Nostalgia: Marlin Camp Carbine

Ugh…zombie dreams last night. Well, sorta zombie dreams. The simplistic zombie movies or shows always have the humans versus the zombies but, realistically, the real danger is from the other humans. This dream sorta followed that line of reasoning.

I dreamt (Dreamed? Dreamt?) I was with a small group of people and we we’re scavenging though abandoned houses. At one point we were in a house and, looking out the window, we could see some rather unsavory types heading towards us. I had a bolt action rifle that took way too long on follow up shots, switched to an M4 which was handy but ran out of ammo, and then finally was down to what appeared to be a Marlin Camp Carbine in .45 with a red dot on it…but only three 7-rd magazines.

Interestingly, in this dream anyway, the pistol caliber carbine with the red dot was the fastest handling gun for the shooting-down-the-hallway-at-bad-guys distances. While the M4 would be almost equally handy, its open sights were slower to utilize than the red dot.

But…it was just a dream. Real world experiences might be different.

But it did make me think about the old Marlin Camp Carbines. The .45 version, which has never suffered from a lack of demand, was a really odd gun. Not accurate enough to be a varmint gun, not high-capacity enough to be a real defensive gun, not cheap enough to be a plinking gun, not powerful enough to be a hunting gun, it was…odd. But…everyone wanted one because it seemed awesome to have a carbine that you could swap mags with your 1911. And that notion is still around today, although you see it far more with Glock pistols than 1911s.

Marlin also offered the gun in 9mm taking S&W mags, but the .45 version was the hands down favorite. The guns were notorious for eating up their recoil buffers and destroying the rather nice stocks that came with the gun. (Straight blowback isn’t always pretty.) Marlin discontinued them in the late 90’s and their prices on the used market have soared.

The Marlin weighed 6.75 pounds ( thats about three kilograms for those of you in countries that never put a man on the moon) which is pretty much what an M4gery weighs. So for the same weight, why wouldn’t you carry the more powerful chambering?

For me, it’s logistics. Same ammo, same mags…that streamlines things tremendously. I wouldn’t want to drop into Iraq with a 9mm carbine, but if I had to beat feet through Katrinville with just what I could carry on my back…different story. Id rather have an AK or AR, but if what I can carry in my pack is all I have available…well, its nice that my pistol and carbine can use the same mags and ammo.

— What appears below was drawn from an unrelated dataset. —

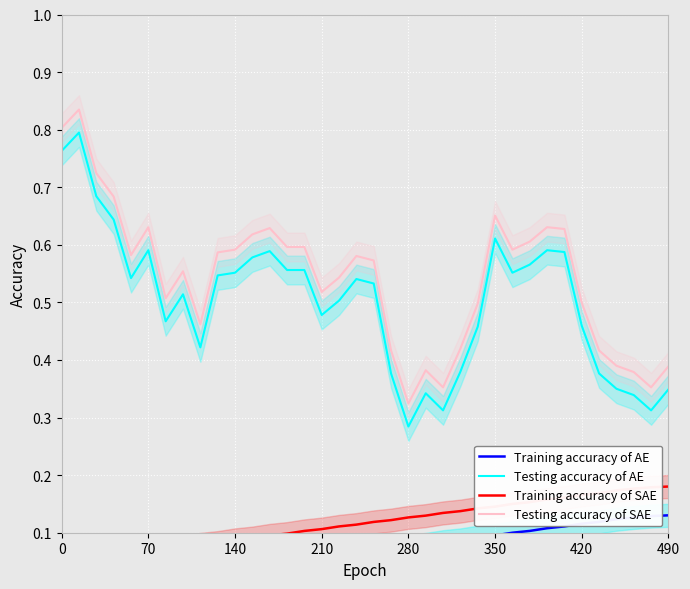

Rank the series at 31 from lowest to highest value.

Training accuracy of AE, Training accuracy of SAE, Testing accuracy of AE, Testing accuracy of SAE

Naturally someone will ask “Then why not an AR pistol and an AR carbine? Same mags and ammo!” Because when I have to be discreet I can tuck the Glock into my back pocket or under my shirt and smile nicely at the giuys manning the roadblock…nothing to see here. Thats alot harder to do with a an AR pistol hanging from a single point sling swinging around under your jacket.

I miss the Marlin Camp Carbines a bit. No one has really come out with a 1911-magazine compatible carbine since then. (Yeah, there’s that MechTech thingy that lets you use your 1911 frame to make a carbine….not the same thing.) It’d be nice if Ruger would do something along those lines but I suspect the money would be in making their PC Carbine/Charger in .45 but taking Glock .45 mags.

The last Marlin Camp Carbine I came across was $200 and that was about twenty some-odd years ago. Lucky. Nowadays they go well north of $1000. If you break some parts, good luck. Replacement recoil buffers are available aftermarket, but thats about it for spare parts. Ruger has absolutely no incentive to dust off the tooling, if it still exists, and bring these things back but it sure would be cool if they did.